Remove all the negativity before starting something new
Even though you may have handled the actual news of your lay-off with class and poise in that awful Friday meeting, you are more than likely going to find that you are upset, angry and a little depressed when it finaly sinks in that someone evaluated what you do and decided they could do without. Give yourself a day or two (no more!) to wallow in your misery. Curse as much as you want to, think the nastiest thoughts about your boss/her boss/the whole company even, have a good cry, vent to a supportive partner/friends/parents, do whatever works for you so you can get rid of the negativity. Then take a deep breath and move on. Your goal is to create a clean slate by letting go of your frustration, disappointment, anger and whatever strong negative emotions are associated with being laid off. But remember, if you find yourself even remotely tempted to put any of your crazier thoughts into action, seek counseling immediately!

Learn something new
Budget some money towards a "new life fund" and use it to learn something new. Remember that interesting ad you read on your 50-minute train ride into work about learning how to be a pastry chef? Or maybe it was about a woodworking class or golf lessons or just something that you have wondered if you would like to do. This would be a great time to take the plunge and learn something new. Spending $500.00 to learn Italian might not seem to be the smartest thing to do when you know you don't have any income coming in, but who knows, it might even lead into a more successful career choice.
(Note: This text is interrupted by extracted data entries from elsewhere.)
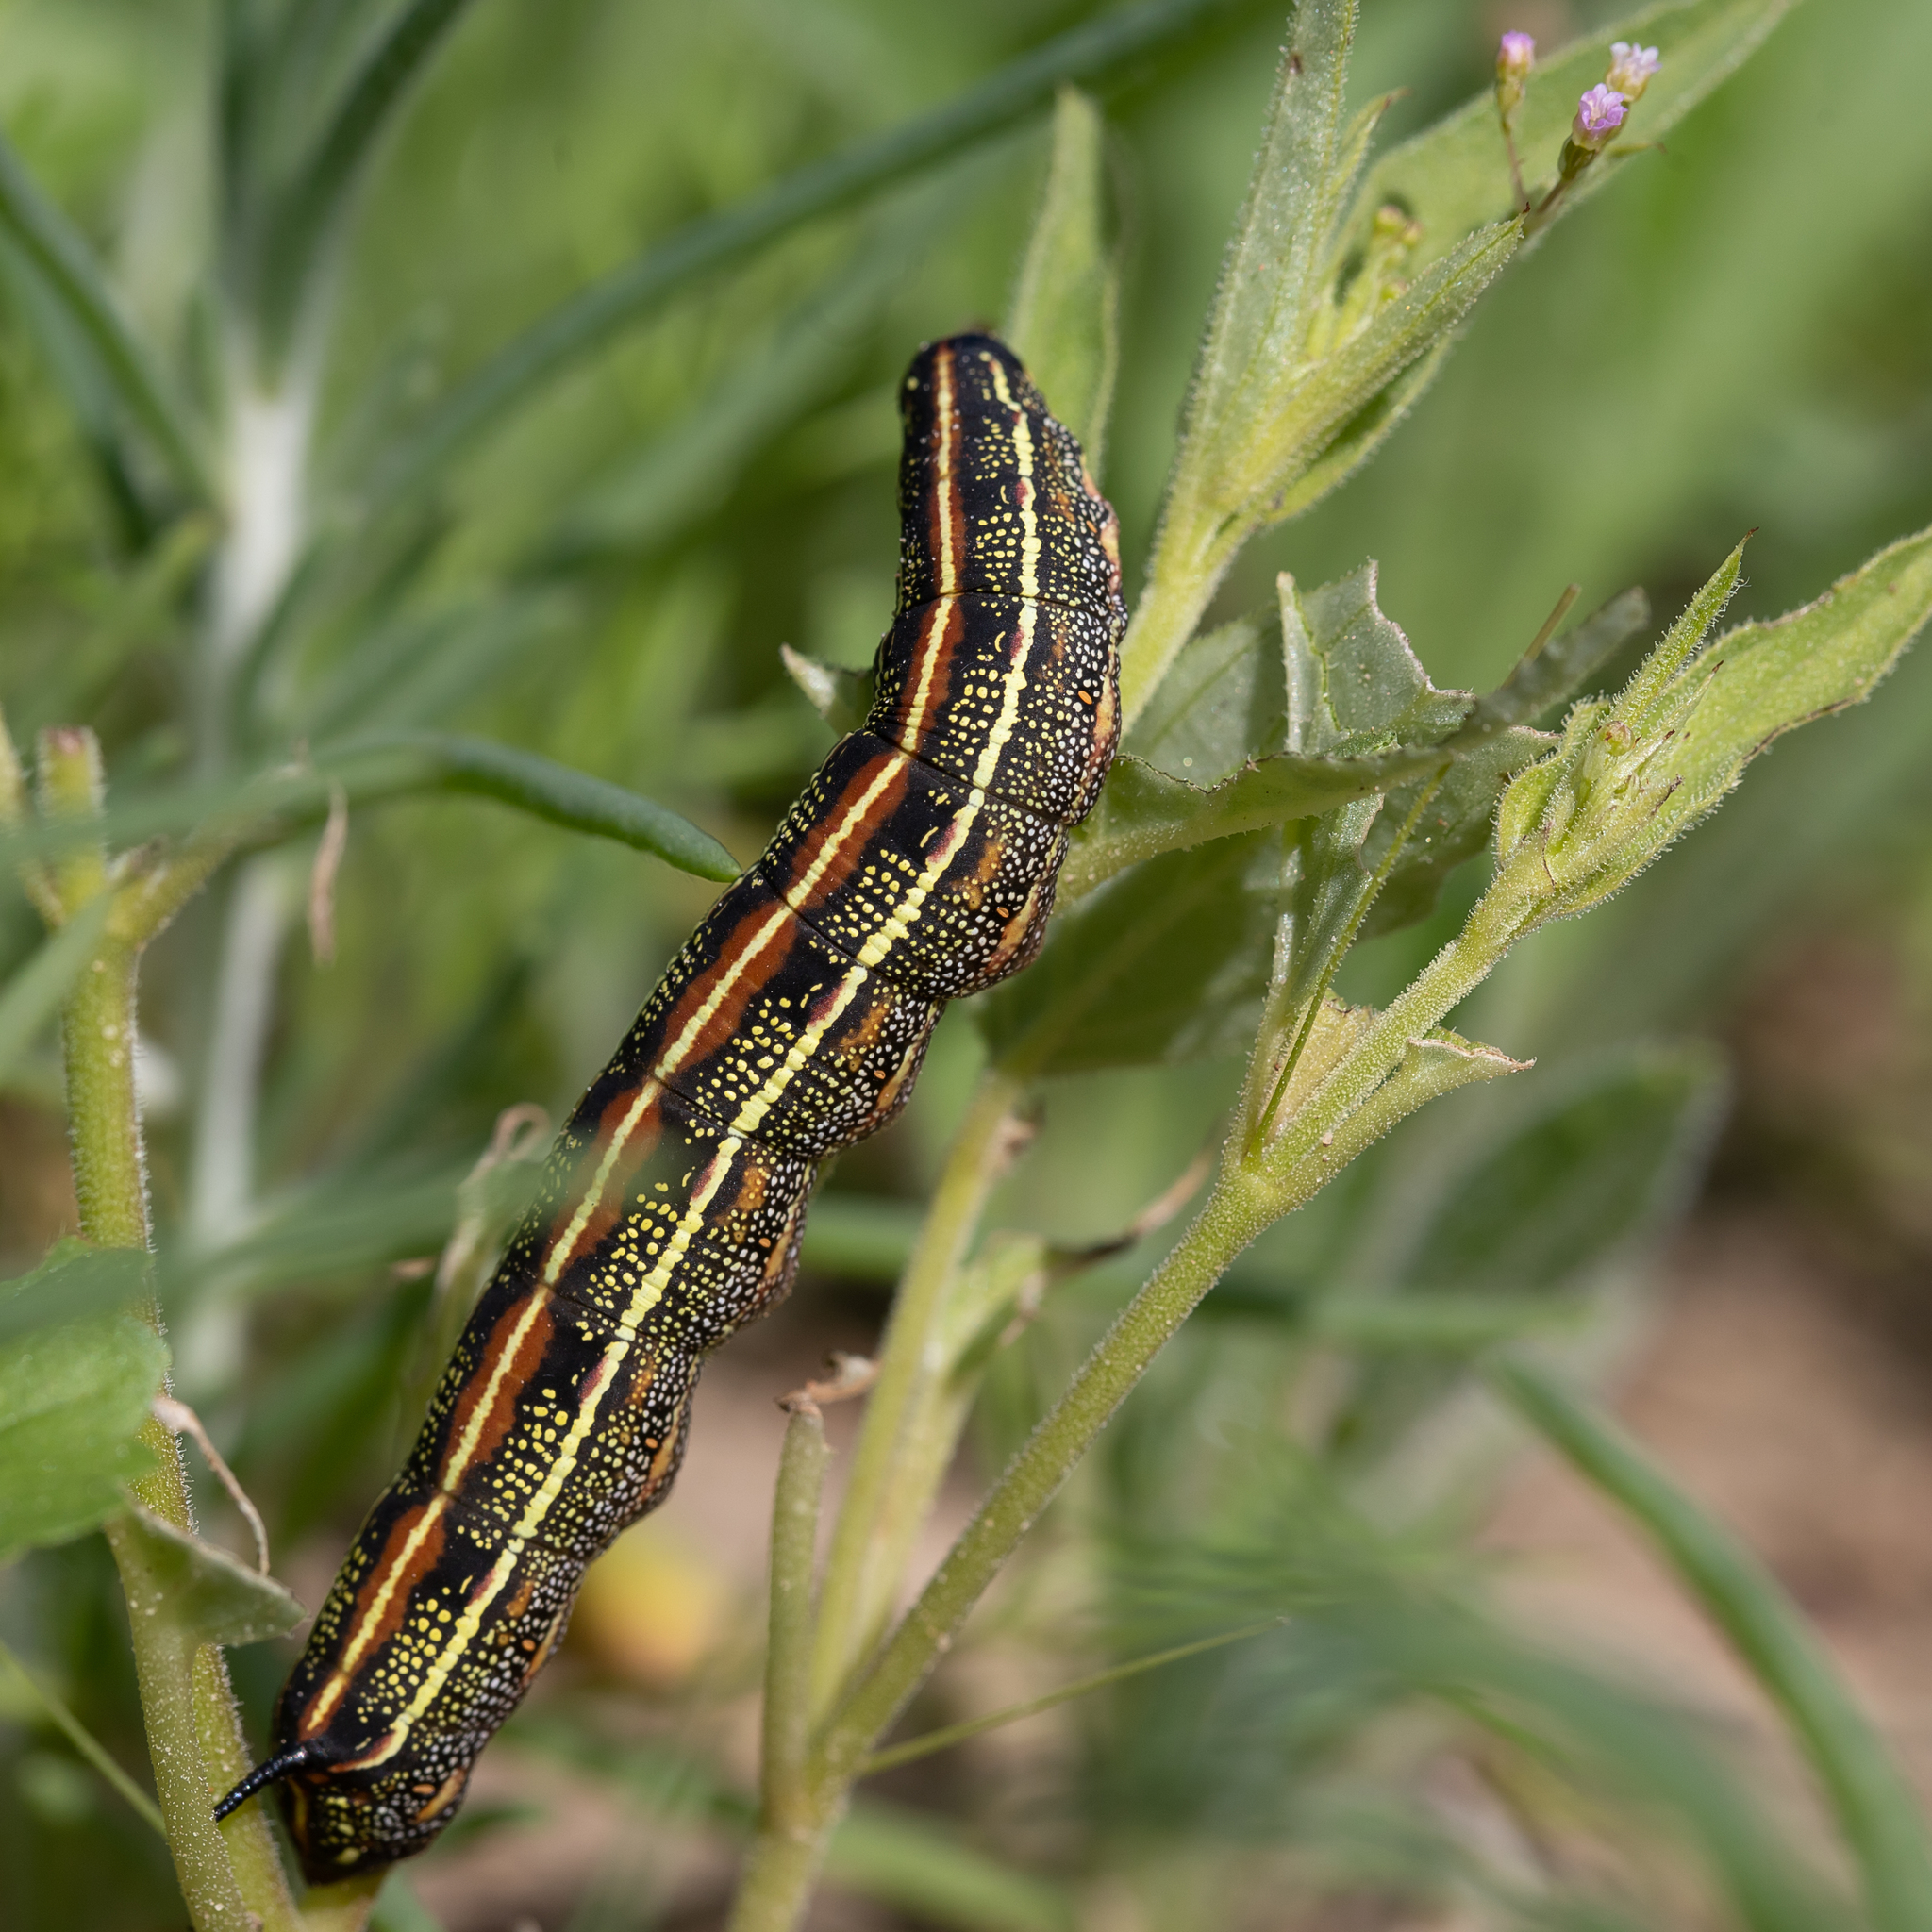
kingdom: Animalia
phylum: Arthropoda
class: Insecta
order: Lepidoptera
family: Sphingidae
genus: Hyles
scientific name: Hyles livornicoides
Attitude really does matter
Lastly, keep thinking positive thoughts. Sure there will be days when you will feel realy down in the dumps and feel like giving up. Don't let those days become the norm though. Surround yourself with positive energy ... and if that means cutting connections with people, things or places that bring you down, do it ruthlessly! Train yourself to look for the silver lining behind that dark cloud, while keeping on working at your goals, whether they are finding a new job or making your newly minted cookie business successful.